Tiffany


The lamps with the girl’s name. Few people know the lamp is actually named after Louis Comfort Tiffany (1848-1936).

 This American glass designer patented his favrille glass technique in 1894. This technique melts regular white glass with bright coloured glass as used in leaded glass objects and windows.  Up to then the technique was limited to only a few and pale colours but he mastered it to create bolder colours. With this, he changed the art of glass colouring forever.

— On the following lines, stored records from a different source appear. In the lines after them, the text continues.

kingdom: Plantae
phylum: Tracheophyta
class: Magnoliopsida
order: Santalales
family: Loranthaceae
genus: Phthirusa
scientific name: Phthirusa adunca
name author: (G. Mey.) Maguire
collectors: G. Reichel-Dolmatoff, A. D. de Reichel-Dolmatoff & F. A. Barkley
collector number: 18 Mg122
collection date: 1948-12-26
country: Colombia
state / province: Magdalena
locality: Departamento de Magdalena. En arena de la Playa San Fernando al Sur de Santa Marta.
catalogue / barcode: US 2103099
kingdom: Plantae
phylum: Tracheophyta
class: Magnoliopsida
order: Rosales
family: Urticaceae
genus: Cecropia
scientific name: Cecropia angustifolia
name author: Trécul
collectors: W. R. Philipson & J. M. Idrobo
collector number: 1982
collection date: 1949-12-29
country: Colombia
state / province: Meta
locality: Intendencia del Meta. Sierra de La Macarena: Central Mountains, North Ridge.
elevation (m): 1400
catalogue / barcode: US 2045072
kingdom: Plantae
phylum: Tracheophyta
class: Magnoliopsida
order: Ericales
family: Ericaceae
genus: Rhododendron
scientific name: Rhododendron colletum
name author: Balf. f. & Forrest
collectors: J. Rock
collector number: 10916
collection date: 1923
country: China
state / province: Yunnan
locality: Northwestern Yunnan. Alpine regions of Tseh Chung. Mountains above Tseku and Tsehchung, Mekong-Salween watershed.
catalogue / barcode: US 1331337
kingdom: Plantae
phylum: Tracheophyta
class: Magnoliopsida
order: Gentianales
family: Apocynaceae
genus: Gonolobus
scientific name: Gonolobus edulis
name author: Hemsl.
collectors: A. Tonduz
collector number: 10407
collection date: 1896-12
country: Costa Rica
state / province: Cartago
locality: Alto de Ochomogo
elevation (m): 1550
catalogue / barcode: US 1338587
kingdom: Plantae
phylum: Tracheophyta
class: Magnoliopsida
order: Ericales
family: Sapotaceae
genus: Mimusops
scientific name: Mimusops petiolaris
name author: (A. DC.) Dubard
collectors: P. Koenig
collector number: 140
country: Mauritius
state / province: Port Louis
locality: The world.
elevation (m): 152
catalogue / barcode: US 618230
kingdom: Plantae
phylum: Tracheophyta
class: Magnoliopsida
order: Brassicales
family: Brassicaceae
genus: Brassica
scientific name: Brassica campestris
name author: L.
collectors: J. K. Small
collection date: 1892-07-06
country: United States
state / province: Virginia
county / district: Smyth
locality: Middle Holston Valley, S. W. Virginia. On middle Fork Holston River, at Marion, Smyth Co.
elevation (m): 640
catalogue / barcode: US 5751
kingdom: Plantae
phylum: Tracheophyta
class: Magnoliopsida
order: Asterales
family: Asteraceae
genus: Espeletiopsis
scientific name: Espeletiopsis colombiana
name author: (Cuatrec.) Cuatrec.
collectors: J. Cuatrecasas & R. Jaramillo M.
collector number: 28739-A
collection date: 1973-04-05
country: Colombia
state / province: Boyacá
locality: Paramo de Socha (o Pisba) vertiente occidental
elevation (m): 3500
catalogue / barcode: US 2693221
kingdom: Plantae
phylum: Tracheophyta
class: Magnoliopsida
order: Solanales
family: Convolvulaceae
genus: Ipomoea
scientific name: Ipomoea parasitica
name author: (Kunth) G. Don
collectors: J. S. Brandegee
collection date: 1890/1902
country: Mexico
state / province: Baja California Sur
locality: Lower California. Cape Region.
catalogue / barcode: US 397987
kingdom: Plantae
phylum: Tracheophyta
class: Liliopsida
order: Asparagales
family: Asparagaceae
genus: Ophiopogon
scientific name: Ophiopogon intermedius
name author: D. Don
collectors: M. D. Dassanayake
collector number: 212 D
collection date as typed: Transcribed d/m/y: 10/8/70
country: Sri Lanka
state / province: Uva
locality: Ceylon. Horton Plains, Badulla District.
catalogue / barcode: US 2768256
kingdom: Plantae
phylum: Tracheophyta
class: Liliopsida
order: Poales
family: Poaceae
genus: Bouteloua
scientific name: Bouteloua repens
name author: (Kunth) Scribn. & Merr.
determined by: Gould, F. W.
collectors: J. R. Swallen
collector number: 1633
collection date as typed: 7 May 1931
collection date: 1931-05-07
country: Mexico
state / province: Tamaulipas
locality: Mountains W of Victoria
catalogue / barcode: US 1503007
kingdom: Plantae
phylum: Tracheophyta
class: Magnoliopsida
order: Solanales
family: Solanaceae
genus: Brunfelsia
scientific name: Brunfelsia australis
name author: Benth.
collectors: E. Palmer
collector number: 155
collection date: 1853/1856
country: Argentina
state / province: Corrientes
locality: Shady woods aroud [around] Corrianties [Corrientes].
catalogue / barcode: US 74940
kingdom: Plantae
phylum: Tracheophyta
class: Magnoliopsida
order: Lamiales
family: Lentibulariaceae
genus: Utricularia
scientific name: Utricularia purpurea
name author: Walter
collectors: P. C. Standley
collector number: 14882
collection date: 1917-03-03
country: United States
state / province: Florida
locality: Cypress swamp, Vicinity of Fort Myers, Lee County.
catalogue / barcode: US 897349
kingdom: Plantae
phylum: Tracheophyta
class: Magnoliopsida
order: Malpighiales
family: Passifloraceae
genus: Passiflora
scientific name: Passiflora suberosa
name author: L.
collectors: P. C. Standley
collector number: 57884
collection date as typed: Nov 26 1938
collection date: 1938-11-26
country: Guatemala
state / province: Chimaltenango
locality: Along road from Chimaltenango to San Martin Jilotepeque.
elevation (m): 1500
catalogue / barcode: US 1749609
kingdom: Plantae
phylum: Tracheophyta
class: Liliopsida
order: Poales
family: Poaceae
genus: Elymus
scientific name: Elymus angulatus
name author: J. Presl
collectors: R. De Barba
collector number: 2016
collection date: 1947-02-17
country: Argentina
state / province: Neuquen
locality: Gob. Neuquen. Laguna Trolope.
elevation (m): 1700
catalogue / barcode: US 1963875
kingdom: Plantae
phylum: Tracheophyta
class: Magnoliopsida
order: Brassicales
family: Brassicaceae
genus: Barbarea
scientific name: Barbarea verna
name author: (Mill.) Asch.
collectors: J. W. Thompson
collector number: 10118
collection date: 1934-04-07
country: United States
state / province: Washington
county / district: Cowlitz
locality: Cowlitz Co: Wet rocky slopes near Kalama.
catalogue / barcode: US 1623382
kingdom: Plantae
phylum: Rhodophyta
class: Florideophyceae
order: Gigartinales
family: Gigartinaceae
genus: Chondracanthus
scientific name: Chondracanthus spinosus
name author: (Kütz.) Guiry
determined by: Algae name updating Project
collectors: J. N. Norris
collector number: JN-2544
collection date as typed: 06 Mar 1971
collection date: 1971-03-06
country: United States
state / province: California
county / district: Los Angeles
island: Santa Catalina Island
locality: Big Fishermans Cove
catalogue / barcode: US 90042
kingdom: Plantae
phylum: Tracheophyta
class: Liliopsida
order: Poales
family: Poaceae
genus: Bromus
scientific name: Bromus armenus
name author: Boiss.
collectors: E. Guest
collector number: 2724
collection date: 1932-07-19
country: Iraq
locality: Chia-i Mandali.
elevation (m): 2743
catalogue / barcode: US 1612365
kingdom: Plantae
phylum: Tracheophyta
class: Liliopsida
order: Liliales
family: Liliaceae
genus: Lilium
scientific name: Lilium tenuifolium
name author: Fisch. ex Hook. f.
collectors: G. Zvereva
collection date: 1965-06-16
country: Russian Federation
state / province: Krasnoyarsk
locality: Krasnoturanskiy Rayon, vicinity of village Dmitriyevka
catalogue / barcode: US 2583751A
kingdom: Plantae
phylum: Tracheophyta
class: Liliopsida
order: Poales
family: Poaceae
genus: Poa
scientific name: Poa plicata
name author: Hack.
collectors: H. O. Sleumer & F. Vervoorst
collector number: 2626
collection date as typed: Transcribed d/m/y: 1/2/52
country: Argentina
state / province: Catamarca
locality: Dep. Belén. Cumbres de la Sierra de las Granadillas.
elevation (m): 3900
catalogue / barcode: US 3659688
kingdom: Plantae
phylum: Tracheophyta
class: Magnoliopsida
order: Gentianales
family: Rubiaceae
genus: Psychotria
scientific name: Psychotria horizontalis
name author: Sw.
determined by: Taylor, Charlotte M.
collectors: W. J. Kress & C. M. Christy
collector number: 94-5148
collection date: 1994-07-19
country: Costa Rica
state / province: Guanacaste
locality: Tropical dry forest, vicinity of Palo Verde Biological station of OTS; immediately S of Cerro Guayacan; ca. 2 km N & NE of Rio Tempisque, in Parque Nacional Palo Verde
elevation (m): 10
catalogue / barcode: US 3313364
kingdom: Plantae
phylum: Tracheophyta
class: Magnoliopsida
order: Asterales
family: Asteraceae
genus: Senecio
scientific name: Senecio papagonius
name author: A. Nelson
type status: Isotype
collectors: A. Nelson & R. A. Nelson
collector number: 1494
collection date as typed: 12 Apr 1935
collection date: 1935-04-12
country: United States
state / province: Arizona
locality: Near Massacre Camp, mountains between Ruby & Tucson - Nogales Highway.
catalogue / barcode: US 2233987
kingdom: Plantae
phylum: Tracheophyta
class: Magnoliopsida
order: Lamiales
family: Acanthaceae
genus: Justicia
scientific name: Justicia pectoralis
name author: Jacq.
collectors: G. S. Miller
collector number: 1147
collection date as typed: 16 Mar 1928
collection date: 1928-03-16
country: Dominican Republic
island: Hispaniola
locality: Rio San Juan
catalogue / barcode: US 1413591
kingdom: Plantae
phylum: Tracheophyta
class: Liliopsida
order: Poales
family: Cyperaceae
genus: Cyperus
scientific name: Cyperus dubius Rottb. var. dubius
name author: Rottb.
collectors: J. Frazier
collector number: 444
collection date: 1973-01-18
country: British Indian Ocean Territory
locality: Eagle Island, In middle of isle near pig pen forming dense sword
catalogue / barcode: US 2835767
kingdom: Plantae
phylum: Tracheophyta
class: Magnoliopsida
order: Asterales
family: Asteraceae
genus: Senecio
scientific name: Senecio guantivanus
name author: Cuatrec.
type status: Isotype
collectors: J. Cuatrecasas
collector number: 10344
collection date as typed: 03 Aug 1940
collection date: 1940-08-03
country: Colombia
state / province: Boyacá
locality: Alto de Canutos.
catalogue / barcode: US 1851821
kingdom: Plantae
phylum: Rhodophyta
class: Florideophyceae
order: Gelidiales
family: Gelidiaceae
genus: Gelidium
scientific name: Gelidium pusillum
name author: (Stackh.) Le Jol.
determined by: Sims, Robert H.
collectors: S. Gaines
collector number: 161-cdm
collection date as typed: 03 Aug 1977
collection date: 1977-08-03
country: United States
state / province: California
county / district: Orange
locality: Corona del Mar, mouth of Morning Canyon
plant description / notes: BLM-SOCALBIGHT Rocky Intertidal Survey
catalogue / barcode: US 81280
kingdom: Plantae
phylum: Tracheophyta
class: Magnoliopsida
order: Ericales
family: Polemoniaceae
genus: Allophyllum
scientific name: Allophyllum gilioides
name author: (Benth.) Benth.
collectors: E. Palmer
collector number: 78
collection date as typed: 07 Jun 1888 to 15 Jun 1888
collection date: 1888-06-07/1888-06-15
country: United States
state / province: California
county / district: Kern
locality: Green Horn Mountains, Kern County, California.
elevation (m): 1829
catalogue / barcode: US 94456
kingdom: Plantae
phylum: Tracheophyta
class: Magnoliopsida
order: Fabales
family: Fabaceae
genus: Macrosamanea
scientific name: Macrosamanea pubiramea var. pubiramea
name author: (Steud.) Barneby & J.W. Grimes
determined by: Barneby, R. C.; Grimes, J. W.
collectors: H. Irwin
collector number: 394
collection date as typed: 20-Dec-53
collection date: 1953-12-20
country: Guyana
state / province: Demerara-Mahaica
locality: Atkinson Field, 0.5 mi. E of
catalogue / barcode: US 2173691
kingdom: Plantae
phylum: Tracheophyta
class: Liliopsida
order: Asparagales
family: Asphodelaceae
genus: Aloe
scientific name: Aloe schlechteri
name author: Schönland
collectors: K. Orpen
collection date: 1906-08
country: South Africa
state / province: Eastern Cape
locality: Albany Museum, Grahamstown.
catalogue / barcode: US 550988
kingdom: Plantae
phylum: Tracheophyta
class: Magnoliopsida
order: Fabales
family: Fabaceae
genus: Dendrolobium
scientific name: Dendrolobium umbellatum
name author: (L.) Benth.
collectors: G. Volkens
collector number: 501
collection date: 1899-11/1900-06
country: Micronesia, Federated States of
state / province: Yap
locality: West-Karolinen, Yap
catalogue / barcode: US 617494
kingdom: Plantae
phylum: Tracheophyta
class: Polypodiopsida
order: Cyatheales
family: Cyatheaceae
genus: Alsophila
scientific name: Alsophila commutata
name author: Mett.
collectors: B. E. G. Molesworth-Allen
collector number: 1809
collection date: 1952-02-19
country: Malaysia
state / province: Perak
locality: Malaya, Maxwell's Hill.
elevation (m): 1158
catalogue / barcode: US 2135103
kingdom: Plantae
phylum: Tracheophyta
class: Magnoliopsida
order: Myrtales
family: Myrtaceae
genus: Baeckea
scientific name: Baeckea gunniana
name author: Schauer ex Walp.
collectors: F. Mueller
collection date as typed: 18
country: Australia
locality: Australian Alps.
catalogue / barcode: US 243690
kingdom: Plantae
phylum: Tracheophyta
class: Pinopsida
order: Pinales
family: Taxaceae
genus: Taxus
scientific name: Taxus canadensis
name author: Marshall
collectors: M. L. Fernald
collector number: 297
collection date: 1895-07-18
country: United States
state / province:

He founded the Tiffany Glass Company in 1885. Tiffany soon grew to be on the forefront of American Art Nouveau. He knew how to combine art with functionality and with this gained a large following of admirers. His father had previously founded the jewelery store Tiffany & Co in 1837. The latter still exists. The Tiffany Glass Studio shut their doors in 1932, a year before Louis Comfort’s death.

Bronze statuettewith Dragon Fly lamp

Bronze statuette with Dragon Fly lamp

Recent research however discovered that not he, but a group of women he hired for his Tiffany studio, are the true designers of the ever so famous Tiffany signature designs. These so called Tiffany Girls worked in the studio’s glasscutting departmentwhere Clara Driscoll was in charge. Driscoll (1861-1944) turns out to be responsible for some of the most striking designs such as the Peony, Dragon Fly and Wisteria designs.

Wisteria lampshade

Wisteria lampshade

Currently, an exhibition focusing on the true designers of the Tiffany lamps; the Tiffany Girls, is on display at the Singer Museum in Laren, the Netherlands.  The Singer is the first European venue for the exhibition which was on display in several US cities. After the exhibition ends in Laren, on August 30th 2009,  the exhibition will travel to Villa Stuck in Munich. Most of the objects on display are part of the permanent collection of the New York Historical Society with a few items on loan from private collections or other museums.

One can find many inferior replica’s of Tiffany’s lamps and lampshades on the market. There are only a few (1, 2, 3) glass studio’s that work in the true tradition of the original Tiffany technique. Some amateurs have taken up Tiffany lamp making as a hobby.